T3 Space with Sigma-Locally Finite Basis is Perfectly T4 Space/Lemma 2

This article needs proofreading. Please check it for mathematical errors. If you believe there are none, please remove {{Proofread}} from the code. To discuss this page in more detail, feel free to use the talk page.
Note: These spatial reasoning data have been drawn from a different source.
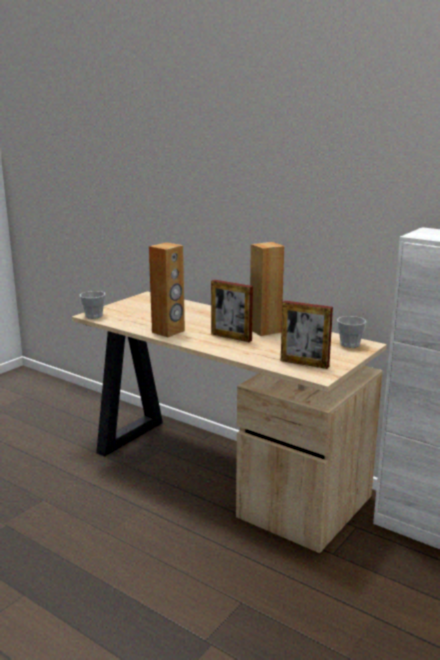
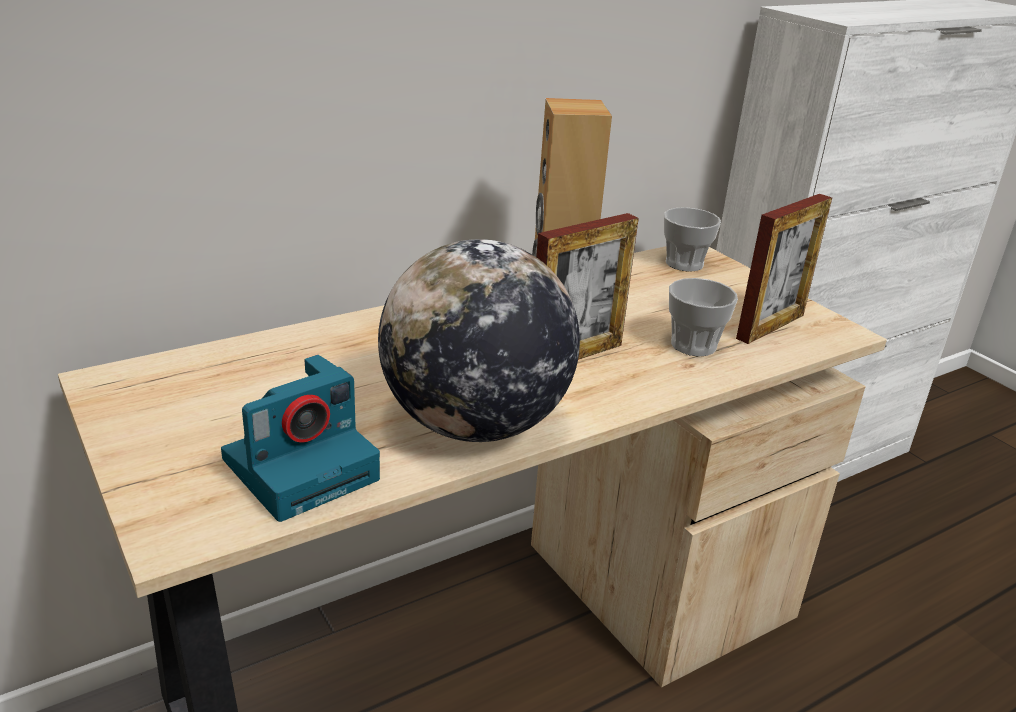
camera: 70 degrees left, 10 degrees up
(93, 316) = (192, 528): cup -> cup (693, 345)
(127, 319) = (302, 467): none -> camera
(168, 331) = (475, 425): brown speaker -> globe

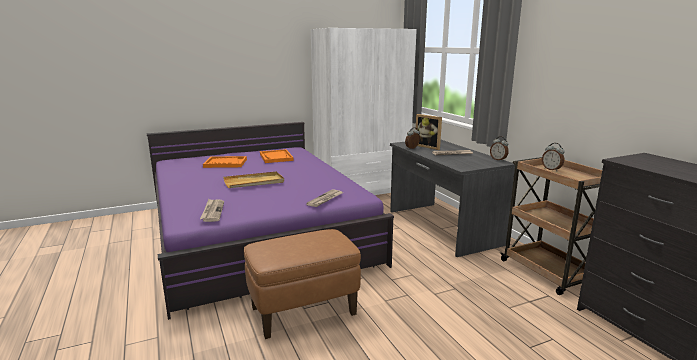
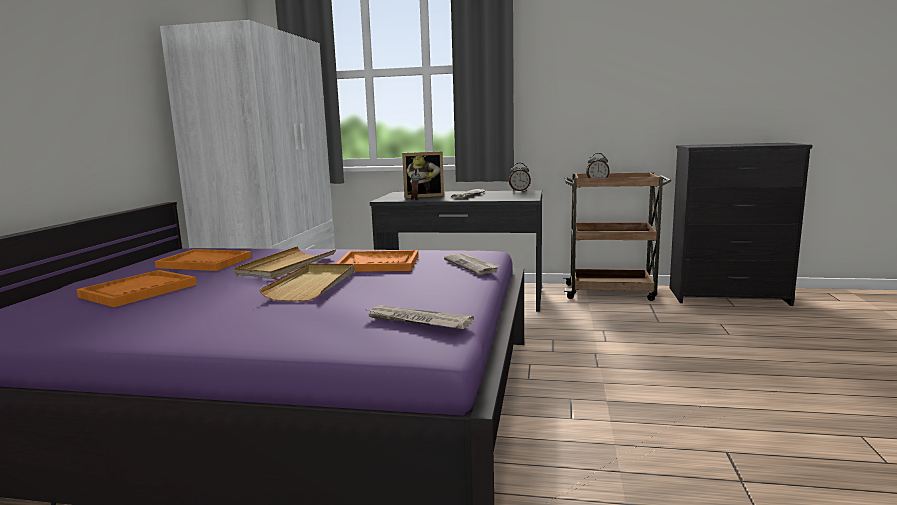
camera: 55 degrees left, 5 degrees down
(284, 169) = (286, 266): none -> beige tray
(304, 311) = (580, 419): brown ottoman -> none
(308, 182) = (379, 264): none -> orange tray

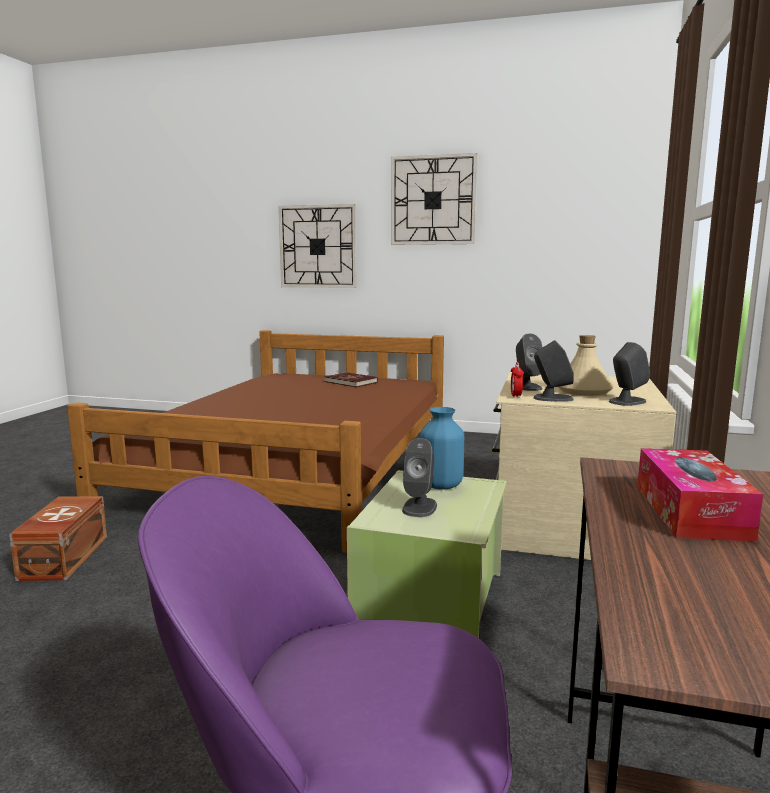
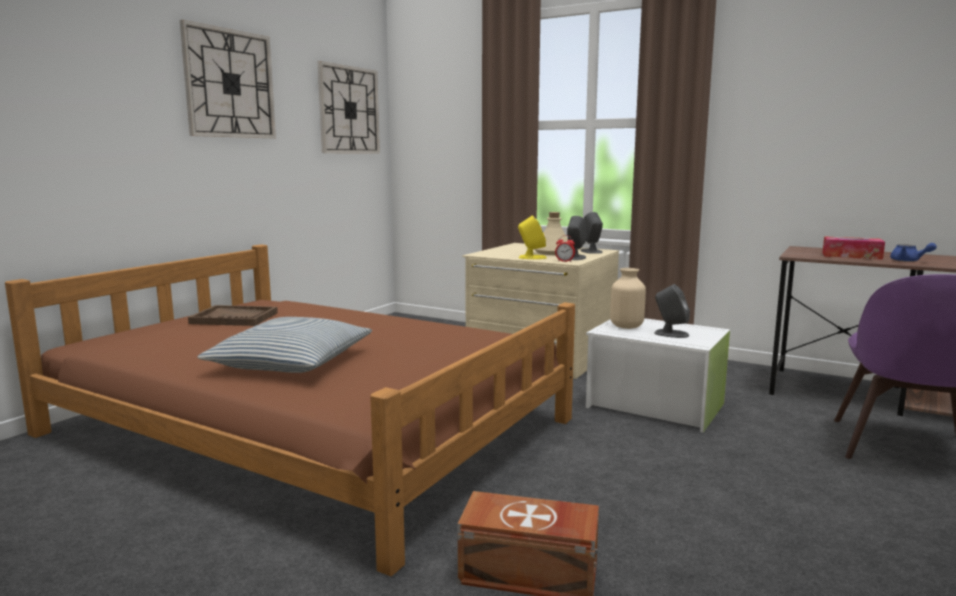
camera: 75 degrees left, 0 degrees up
(242, 404) = (291, 362): none -> pillow
(318, 246) = (85, 135): wall clock -> wall clock (349, 110)
(351, 382) = (234, 318): red book -> brown tray
(434, 602) = (654, 405): green storage box -> white storage box
(440, 485) = (627, 326): blue vase -> beige vase
(527, 387) = (532, 257): grey speaker -> yellow speaker
(690, 566) = (909, 261): none -> blue teapot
When this work has been completed, you may remove this instance of {{Proofread}} from the code.

Theorem

Let $T = \struct {S, \tau}$ be a $T_3$ topological space.

Let $\BB$ be a basis for $T$.

Let $G$ be open in $T$.

Let:

$\CC = \set{B \in \BB : B^- \subseteq G}$

where $B^-$ denotes the closure of $B$ in $T$.

Then:

$\CC$ is a is a cover of $G$

Proof

Let $x \in G$.

From Characterization of T3 Space:

$\exists U \in \tau : x \in U : U^- \subseteq G$

where $U^-$ denotes the closure of $U$ in $T$.

By definition of basis:

$\exists B \in \BB : x \in B : B \subseteq U$

From Topological Closure of Subset is Subset of Topological Closure:

$B^- \subseteq U^-$

From Subset Relation is Transitive:

$B^- \subseteq G$

Hence:

$B \in \CC$

Since $x$ was arbitrary, we have:

$\forall x \in G : C \in \CC : x \in C$

Hence $\CC$ is a cover of $G$ by definition.

$\blacksquare$